#### [Sayfa Alıntısı]
Makedonya Devletinin çökmesiyle M.Ö.3. yy.da Slendos şehri Doğu Roma İmparatorluğunun(Bizans) himayesine geçti. Bu nedenledir ki yukarıda Manisa tarihi anlatılırken Selendi’yi Manisa tarihi içinde görmekteyiz. Selendi M.S. 1282 yılına kadar da Bizanslıların hükümdarlığı devam etmiştir.Bizanslılara ait kalıntılar Dedeler köyü Naimoğlu çiftliği içindeki yörede Karakise denen ancak esas adının karakilise olan yerde hala bizans dönemine ait kalıntılardan sütun başlıkları görülmüştür.Dedeler Köyü ve Yağcı Dağı o dönemde Yağcı Dağı yörenin en yüksek Dağı olduğundan haberleşme aracı gözetleme kulesi olarak kullanılmış olabileceği tahmin edilmektedir. Burada Yağcı Dağının batı ucunda bizans dönemine ait yerleşik hayat kalıntılarına rastlanmıştır.Görülüyor ki Selendi Lidya Krallığı(MÖ:7.yy),Bizans dönemi ve 1282’den sonra da 1071 Malazgirt Savaşının ardından Anadolu da devlet kuran Alparslan’ın yeğeni Kutalmış oğlu Süleyman Şah’ın Anadolu Selçuklu Devleti Zamanında Flodelfia (Alaşehir)ve Kula ile Selendi de alınamadı.
Köse dağ(1242)savaşı sırasında çöken Selçuklu Devletinden sonra sarsılan Anadolu’ya Moğol baskısıyla Orta Asya ‘dan boy boy göç eden Horasan uç Türkleri Anadolu’da küçük küçük beylikler kurmaya başladılar. Bu şekilde Anadolu’da beylikler devri başlamış oldu.
İşte bu beyliklerden Germiyan Oğulları Kütahya yöresinden kendine yurt edinerek Kütahya’yı başkent yapıp Germiyan beyliğini kurdular. Bu beyliğin asıl kurucusu Germiyan oğlu(yağız )Ali şir bey M.S.1282 yılında Alaşehir,Kula ve Selendi’yi Bizanslılardan geri almıştır.
Bu arada Söğütte kurulan Osman oğullarının nüfusu günden güne artarak topraklarını genişletmektedir. Yıldırım Beyazıt zamanında Kula ilçesi Germiyan Devletinin başkenti olmuştur. Selendi de bu ilçenin dahilinde yer almaktaydı.

#### [Sağlanan Veriler]
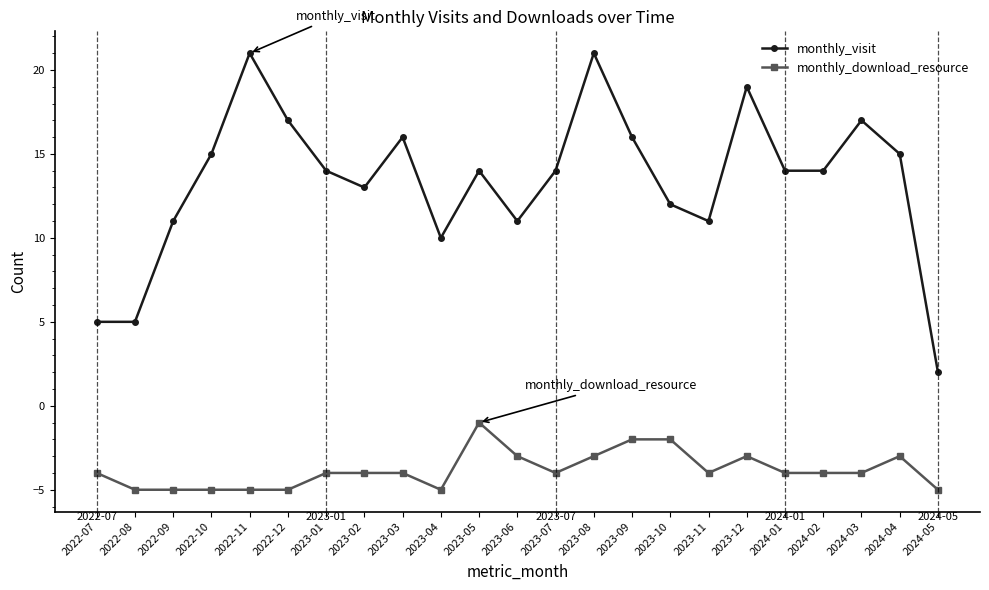

How many lines are shown in the chart?

2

#### [Metne Dair Sorular]
1. Aşağıdaki ifadeler Selendi tarihi metniyle uyuşuyor mu? Her biri için evet ya da hayır deyin ve kararı belirleyen sözleri metinden birebir alıntılayın.
(a) Germiyan Oğulları, Kütahya'yı başkent yaparak Germiyan beyliğini kurmuştur.
(b) Köse Dağ savaşı 1071 yılında yapılmıştır.
(c) Selendi, 1282 yılında Bizanslılardan geri alınmıştır.
2. Selendi tarihi metninde "Köse dağ(1242)savaşı sırasında" ifadesinden "dahilinde yer almaktaydı." ifadesine kadar olan kısmı, bu iki ifade de dahil olmak üzere, hiç değiştirmeden yineleyin.

#### [Cevaplar Aşağıda]
1.
(a) Evet: "Kütahya’yı başkent yapıp Germiyan beyliğini kurdular"
(b) Hayır: "Köse dağ(1242)savaşı"
(c) Evet: "M.S.1282 yılında Alaşehir,Kula ve Selendi’yi Bizanslılardan geri almıştır"

2.
Köse dağ(1242)savaşı sırasında çöken Selçuklu Devletinden sonra sarsılan Anadolu’ya Moğol baskısıyla Orta Asya ‘dan boy boy göç eden Horasan uç Türkleri Anadolu’da küçük küçük beylikler kurmaya başladılar. Bu şekilde Anadolu’da beylikler devri başlamış oldu.
İşte bu beyliklerden Germiyan Oğulları Kütahya yöresinden kendine yurt edinerek Kütahya’yı başkent yapıp Germiyan beyliğini kurdular. Bu beyliğin asıl kurucusu Germiyan oğlu(yağız )Ali şir bey M.S.1282 yılında Alaşehir,Kula ve Selendi’yi Bizanslılardan geri almıştır.
Bu arada Söğütte kurulan Osman oğullarının nüfusu günden güne artarak topraklarını genişletmektedir. Yıldırım Beyazıt zamanında Kula ilçesi Germiyan Devletinin başkenti olmuştur. Selendi de bu ilçenin dahilinde yer almaktaydı.